• _TO-DO ITEM_
Write out every line of the entries below as a JSON list of strings, one string per line, with blank lines omitted.

- Opening Delimiter -

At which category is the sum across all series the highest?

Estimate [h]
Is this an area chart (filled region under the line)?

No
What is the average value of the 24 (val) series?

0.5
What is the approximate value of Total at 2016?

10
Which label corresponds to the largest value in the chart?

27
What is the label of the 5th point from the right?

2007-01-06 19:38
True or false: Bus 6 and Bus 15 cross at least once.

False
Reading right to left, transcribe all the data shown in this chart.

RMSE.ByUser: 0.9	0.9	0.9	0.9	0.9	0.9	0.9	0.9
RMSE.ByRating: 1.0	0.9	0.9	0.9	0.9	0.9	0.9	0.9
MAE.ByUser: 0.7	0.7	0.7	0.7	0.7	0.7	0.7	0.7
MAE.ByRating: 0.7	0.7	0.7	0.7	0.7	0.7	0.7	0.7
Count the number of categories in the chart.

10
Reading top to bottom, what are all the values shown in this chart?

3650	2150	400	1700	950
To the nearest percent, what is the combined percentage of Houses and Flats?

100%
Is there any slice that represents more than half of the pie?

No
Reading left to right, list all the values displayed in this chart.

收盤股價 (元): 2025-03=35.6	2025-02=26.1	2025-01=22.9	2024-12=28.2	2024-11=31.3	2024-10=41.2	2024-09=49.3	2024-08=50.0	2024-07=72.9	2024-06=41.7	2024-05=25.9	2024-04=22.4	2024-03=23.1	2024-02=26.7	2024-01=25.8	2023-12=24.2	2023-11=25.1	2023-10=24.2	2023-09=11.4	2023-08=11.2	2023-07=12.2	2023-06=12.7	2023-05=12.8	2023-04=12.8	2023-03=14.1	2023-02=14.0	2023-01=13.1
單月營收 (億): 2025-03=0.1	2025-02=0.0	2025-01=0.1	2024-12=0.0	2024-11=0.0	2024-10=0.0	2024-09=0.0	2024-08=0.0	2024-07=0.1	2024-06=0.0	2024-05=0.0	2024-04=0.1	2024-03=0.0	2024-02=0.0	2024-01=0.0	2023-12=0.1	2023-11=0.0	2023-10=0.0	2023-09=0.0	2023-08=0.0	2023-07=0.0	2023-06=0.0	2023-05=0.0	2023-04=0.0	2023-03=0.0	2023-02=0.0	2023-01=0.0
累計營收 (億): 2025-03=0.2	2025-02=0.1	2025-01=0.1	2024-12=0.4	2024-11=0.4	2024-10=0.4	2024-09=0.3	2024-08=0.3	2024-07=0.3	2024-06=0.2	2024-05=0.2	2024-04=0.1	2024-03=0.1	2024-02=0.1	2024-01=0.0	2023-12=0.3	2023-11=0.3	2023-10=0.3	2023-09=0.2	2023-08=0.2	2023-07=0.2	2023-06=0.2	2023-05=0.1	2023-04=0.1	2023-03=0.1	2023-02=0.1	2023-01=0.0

- Closing Delimiter -

• _RESPONSE FOR THIS EXERCISE_
[
  "At which category is the sum across all series the highest?",
  "Estimate [h]",
  "Is this an area chart (filled region under the line)?",
  "No",
  "What is the average value of the 24 (val) series?",
  "0.5",
  "What is the approximate value of Total at 2016?",
  "10",
  "Which label corresponds to the largest value in the chart?",
  "27",
  "What is the label of the 5th point from the right?",
  "2007-01-06 19:38",
  "True or false: Bus 6 and Bus 15 cross at least once.",
  "False",
  "Reading right to left, transcribe all the data shown in this chart.",
  "RMSE.ByUser: 0.9\t0.9\t0.9\t0.9\t0.9\t0.9\t0.9\t0.9",
  "RMSE.ByRating: 1.0\t0.9\t0.9\t0.9\t0.9\t0.9\t0.9\t0.9",
  "MAE.ByUser: 0.7\t0.7\t0.7\t0.7\t0.7\t0.7\t0.7\t0.7",
  "MAE.ByRating: 0.7\t0.7\t0.7\t0.7\t0.7\t0.7\t0.7\t0.7",
  "Count the number of categories in the chart.",
  "10",
  "Reading top to bottom, what are all the values shown in this chart?",
  "3650\t2150\t400\t1700\t950",
  "To the nearest percent, what is the combined percentage of Houses and Flats?",
  "100%",
  "Is there any slice that represents more than half of the pie?",
  "No",
  "Reading left to right, list all the values displayed in this chart.",
  "收盤股價 (元): 2025-03=35.6\t2025-02=26.1\t2025-01=22.9\t2024-12=28.2\t2024-11=31.3\t2024-10=41.2\t2024-09=49.3\t2024-08=50.0\t2024-07=72.9\t2024-06=41.7\t2024-05=25.9\t2024-04=22.4\t2024-03=23.1\t2024-02=26.7\t2024-01=25.8\t2023-12=24.2\t2023-11=25.1\t2023-10=24.2\t2023-09=11.4\t2023-08=11.2\t2023-07=12.2\t2023-06=12.7\t2023-05=12.8\t2023-04=12.8\t2023-03=14.1\t2023-02=14.0\t2023-01=13.1",
  "單月營收 (億): 2025-03=0.1\t2025-02=0.0\t2025-01=0.1\t2024-12=0.0\t2024-11=0.0\t2024-10=0.0\t2024-09=0.0\t2024-08=0.0\t2024-07=0.1\t2024-06=0.0\t2024-05=0.0\t2024-04=0.1\t2024-03=0.0\t2024-02=0.0\t2024-01=0.0\t2023-12=0.1\t2023-11=0.0\t2023-10=0.0\t2023-09=0.0\t2023-08=0.0\t2023-07=0.0\t2023-06=0.0\t2023-05=0.0\t2023-04=0.0\t2023-03=0.0\t2023-02=0.0\t2023-01=0.0",
  "累計營收 (億): 2025-03=0.2\t2025-02=0.1\t2025-01=0.1\t2024-12=0.4\t2024-11=0.4\t2024-10=0.4\t2024-09=0.3\t2024-08=0.3\t2024-07=0.3\t2024-06=0.2\t2024-05=0.2\t2024-04=0.1\t2024-03=0.1\t2024-02=0.1\t2024-01=0.0\t2023-12=0.3\t2023-11=0.3\t2023-10=0.3\t2023-09=0.2\t2023-08=0.2\t2023-07=0.2\t2023-06=0.2\t2023-05=0.1\t2023-04=0.1\t2023-03=0.1\t2023-02=0.1\t2023-01=0.0"
]